Wird unsere Wahl manipuliert?

Es scheint keine Wahl mehr zu geben, ohne dass hinterher der Vorwurf der Manipulation erhoben wird. Das war nicht nur in Belarus oder in Russland so, sondern sogar in einer so gefestigten Demokratie wie in den USA. Dort erhoben nicht nur Querdenker Betrugsvorwürfe, sondern auch der frühere Präsident, was den Behauptungen natürlich besonderes Gewicht verleiht. Aber bei uns gibt’s doch so etwas nicht, oder?

Irgendwie gibt mir zu denken, dass ich lange keine Wahlunterlagen bekam, obwohl aus anderen Ländern schon eine Spitzenbeteiligung an der Briefwahl gemeldet wurde.
Und da denke ich, dass man die Wahl schon ganz einfach beeinflussen könnte:
Die Union steckte in einem Umfragetief, was Söder einem Wahlkampf im Schlafwagen zuschrieb. Die CDU hoffte daher nicht zu Unrecht, mit einem kämpferischeren Laschet doch noch dem Stimmungstief heraus kommen zu können.
Wenn man also hofft, auf der Ziellinie noch ein paar Punkte sammeln können, dann ist es am besten, wenn man die Wahlunterlagen erst sehr spät verschickt, denn Briefwähler, die bereits abgestimmt haben, kann man nicht mehr erreichen.
Der Versendungstermin der Wahlunterlagen hat also durchaus Einfluss auf das Wahlergebnis. Wir können ja sehen, dass die Union auf der Zielgeraden aufholen konnte.

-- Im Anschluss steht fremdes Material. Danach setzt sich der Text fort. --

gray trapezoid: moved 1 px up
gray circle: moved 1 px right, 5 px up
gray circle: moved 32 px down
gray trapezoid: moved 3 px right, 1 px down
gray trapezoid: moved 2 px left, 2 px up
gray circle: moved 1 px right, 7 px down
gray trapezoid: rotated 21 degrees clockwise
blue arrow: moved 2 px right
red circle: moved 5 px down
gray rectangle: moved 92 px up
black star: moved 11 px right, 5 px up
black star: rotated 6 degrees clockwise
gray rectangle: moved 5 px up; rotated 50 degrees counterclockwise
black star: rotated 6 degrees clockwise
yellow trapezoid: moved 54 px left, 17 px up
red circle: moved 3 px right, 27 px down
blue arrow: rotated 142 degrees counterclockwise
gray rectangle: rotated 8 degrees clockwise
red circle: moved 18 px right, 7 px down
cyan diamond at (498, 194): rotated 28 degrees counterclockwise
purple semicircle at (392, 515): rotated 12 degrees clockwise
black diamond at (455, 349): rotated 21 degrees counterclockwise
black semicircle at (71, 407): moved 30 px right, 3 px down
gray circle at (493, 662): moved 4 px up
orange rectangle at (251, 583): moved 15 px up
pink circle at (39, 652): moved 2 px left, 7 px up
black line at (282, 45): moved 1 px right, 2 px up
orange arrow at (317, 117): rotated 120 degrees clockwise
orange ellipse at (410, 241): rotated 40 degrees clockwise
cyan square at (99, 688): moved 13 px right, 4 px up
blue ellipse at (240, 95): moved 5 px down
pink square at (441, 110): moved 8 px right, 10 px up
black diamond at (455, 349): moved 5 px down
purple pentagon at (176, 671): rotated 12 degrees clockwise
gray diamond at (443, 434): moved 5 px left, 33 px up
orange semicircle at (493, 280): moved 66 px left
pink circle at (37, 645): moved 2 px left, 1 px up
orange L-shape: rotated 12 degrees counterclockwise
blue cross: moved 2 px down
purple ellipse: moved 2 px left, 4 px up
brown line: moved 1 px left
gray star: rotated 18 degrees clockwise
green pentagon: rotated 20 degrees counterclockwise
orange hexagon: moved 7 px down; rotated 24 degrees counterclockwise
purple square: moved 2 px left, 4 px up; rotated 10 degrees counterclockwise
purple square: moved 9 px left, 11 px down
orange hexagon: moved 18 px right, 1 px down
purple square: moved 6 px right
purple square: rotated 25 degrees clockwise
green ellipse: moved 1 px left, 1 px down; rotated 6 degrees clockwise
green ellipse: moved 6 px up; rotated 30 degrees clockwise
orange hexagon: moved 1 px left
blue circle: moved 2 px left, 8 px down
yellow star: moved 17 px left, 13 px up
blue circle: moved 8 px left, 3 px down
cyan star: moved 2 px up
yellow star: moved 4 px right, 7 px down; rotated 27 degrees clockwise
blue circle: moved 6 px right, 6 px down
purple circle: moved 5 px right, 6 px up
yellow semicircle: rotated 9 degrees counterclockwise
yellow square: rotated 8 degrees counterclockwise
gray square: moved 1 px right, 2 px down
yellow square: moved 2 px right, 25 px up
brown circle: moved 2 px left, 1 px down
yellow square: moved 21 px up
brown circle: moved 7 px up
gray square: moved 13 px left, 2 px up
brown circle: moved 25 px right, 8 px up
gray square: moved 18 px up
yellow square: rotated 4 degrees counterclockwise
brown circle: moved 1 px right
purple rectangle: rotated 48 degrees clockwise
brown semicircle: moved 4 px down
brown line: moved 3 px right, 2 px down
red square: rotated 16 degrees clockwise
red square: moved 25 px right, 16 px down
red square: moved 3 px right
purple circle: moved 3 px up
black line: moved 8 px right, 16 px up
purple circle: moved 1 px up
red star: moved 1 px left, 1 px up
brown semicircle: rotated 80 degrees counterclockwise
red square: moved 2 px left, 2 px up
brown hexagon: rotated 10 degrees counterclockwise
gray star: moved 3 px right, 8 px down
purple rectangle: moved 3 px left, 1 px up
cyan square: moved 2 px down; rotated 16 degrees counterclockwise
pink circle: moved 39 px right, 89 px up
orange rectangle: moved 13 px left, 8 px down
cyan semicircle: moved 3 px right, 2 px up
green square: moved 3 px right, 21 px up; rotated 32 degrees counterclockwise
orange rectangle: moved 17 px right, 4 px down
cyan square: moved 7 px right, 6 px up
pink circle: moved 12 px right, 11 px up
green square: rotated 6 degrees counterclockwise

Erfahrungsgemäß beantragen die Briefwähler gleich nach Empfang der Wahlunterlagen die Briefwahl, und dann stimmen sie auch gleich ab und warten nicht bis zum letzten Termin nach dem Motto: „Was du heute kannst besorgen, das verschiebe nicht auf Morgen.“ Nachdem aber die Stimmungen der Wähler schwanken, wie uns die Umfragen zeigen, ist es also wichtig, ob jemand vor einem Meinungsumschwung wählt oder danach.

Misstrauische Wähler werden wahrscheinlich auch bei uns nach der Wahl von Manipulation reden. Um solchen Vorwürfen mangelnder Neutralität  vorzubeugen, müssten also sämtliche Wahlunterlagen an einem bestimmten Termin versandt werden, der gesetzlich festgelegt werden müsste, z.B.: einen Monat vor der Wahl. Der Termin für die Urnenwahl wird ja auch auf einen Tag bestimmt, und es läuft bei uns nicht so wie in Russland, wo die Wahl sich über mehrere Tage erstreckt.

Vielleicht erklärt uns ja mal der Wahlamtsleiter in Bayern, warum heuer die Wahlunterlagen später versandt wurden als in anderen Bundesländern.